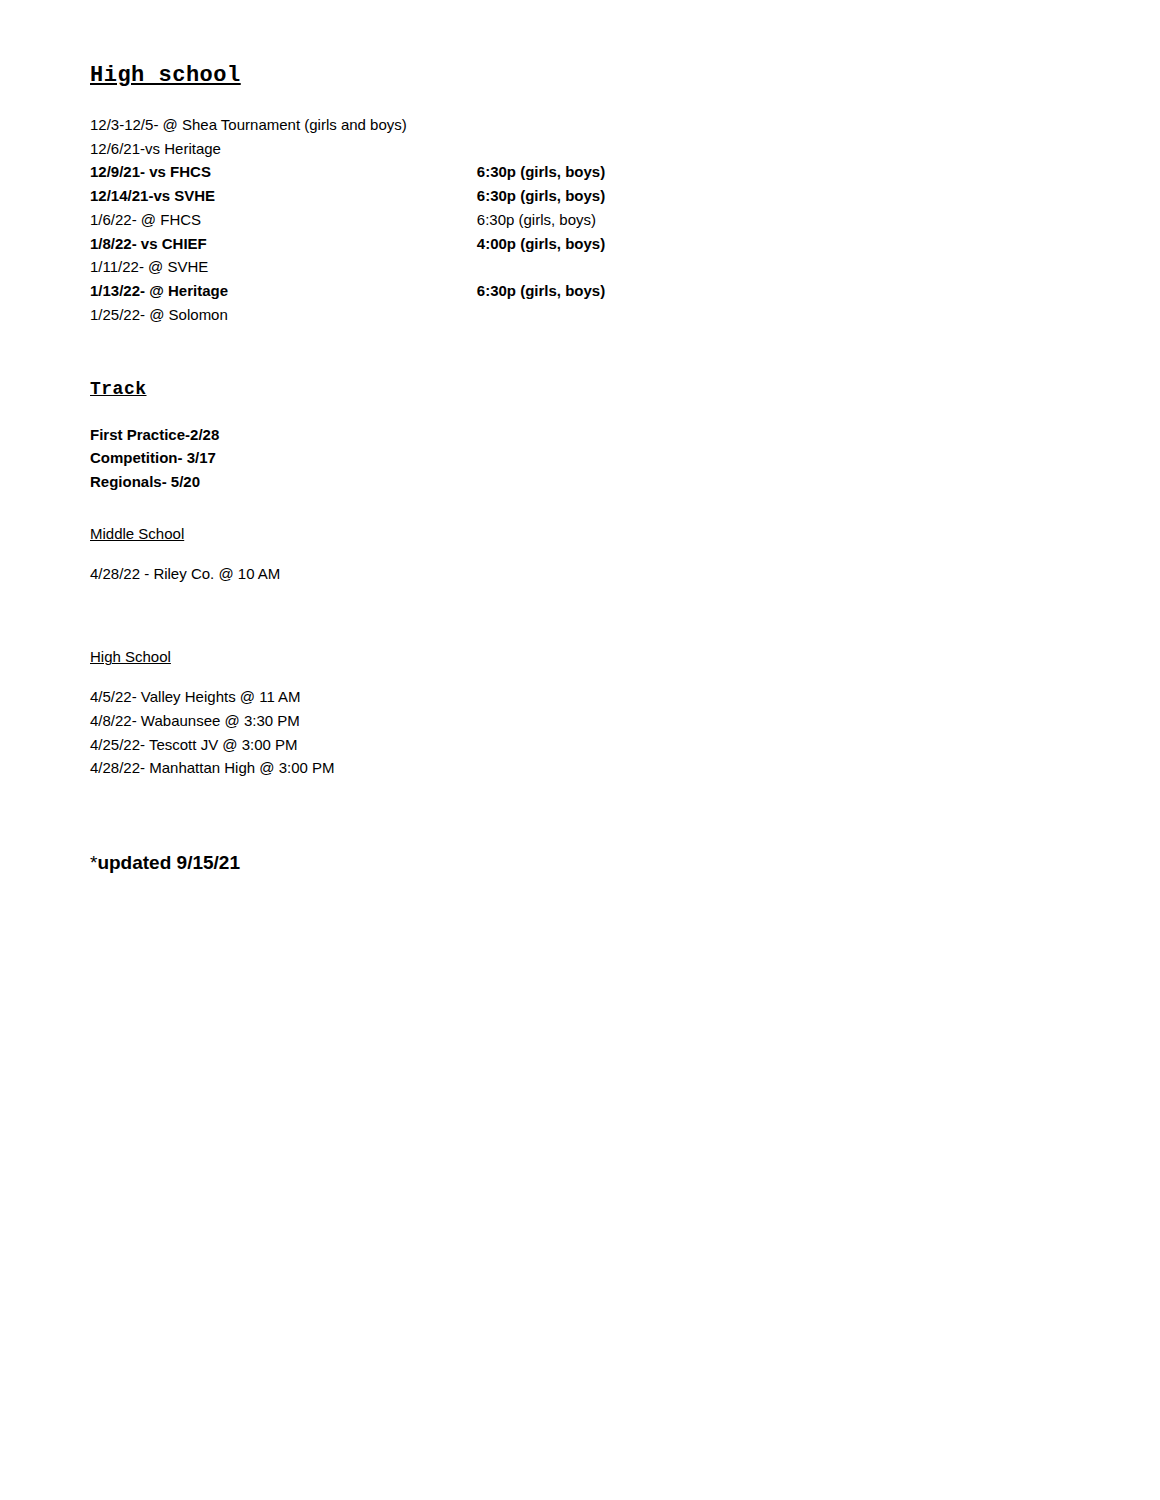High school
| 12/3-12/5- @ Shea Tournament (girls and boys) | |
| 12/6/21-vs Heritage | |
| 12/9/21- vs FHCS | 6:30p (girls, boys) |
| 12/14/21-vs SVHE | 6:30p (girls, boys) |
| 1/6/22- @ FHCS | 6:30p (girls, boys) |
| 1/8/22- vs CHIEF | 4:00p (girls, boys) |
| 1/11/22- @ SVHE | |
| 1/13/22- @ Heritage | 6:30p (girls, boys) |
| 1/25/22- @ Solomon | |
Track
First Practice-2/28
Competition- 3/17
Regionals- 5/20
Middle School
4/28/22 - Riley Co. @ 10 AM
High School
4/5/22- Valley Heights @ 11 AM
4/8/22- Wabaunsee @ 3:30 PM
4/25/22- Tescott JV @ 3:00 PM
4/28/22- Manhattan High @ 3:00 PM
*updated 9/15/21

What the exercise asks → Would you return the records exactly as written, minus any image?

Solution for this task →
High school
| 12/3-12/5- @ Shea Tournament (girls and boys) | |
| 12/6/21-vs Heritage | |
| 12/9/21- vs FHCS | 6:30p (girls, boys) |
| 12/14/21-vs SVHE | 6:30p (girls, boys) |
| 1/6/22- @ FHCS | 6:30p (girls, boys) |
| 1/8/22- vs CHIEF | 4:00p (girls, boys) |
| 1/11/22- @ SVHE | |
| 1/13/22- @ Heritage | 6:30p (girls, boys) |
| 1/25/22- @ Solomon | |
Track
First Practice-2/28
Competition- 3/17
Regionals- 5/20
Middle School
4/28/22 - Riley Co. @ 10 AM
High School
4/5/22- Valley Heights @ 11 AM
4/8/22- Wabaunsee @ 3:30 PM
4/25/22- Tescott JV @ 3:00 PM
4/28/22- Manhattan High @ 3:00 PM
*updated 9/15/21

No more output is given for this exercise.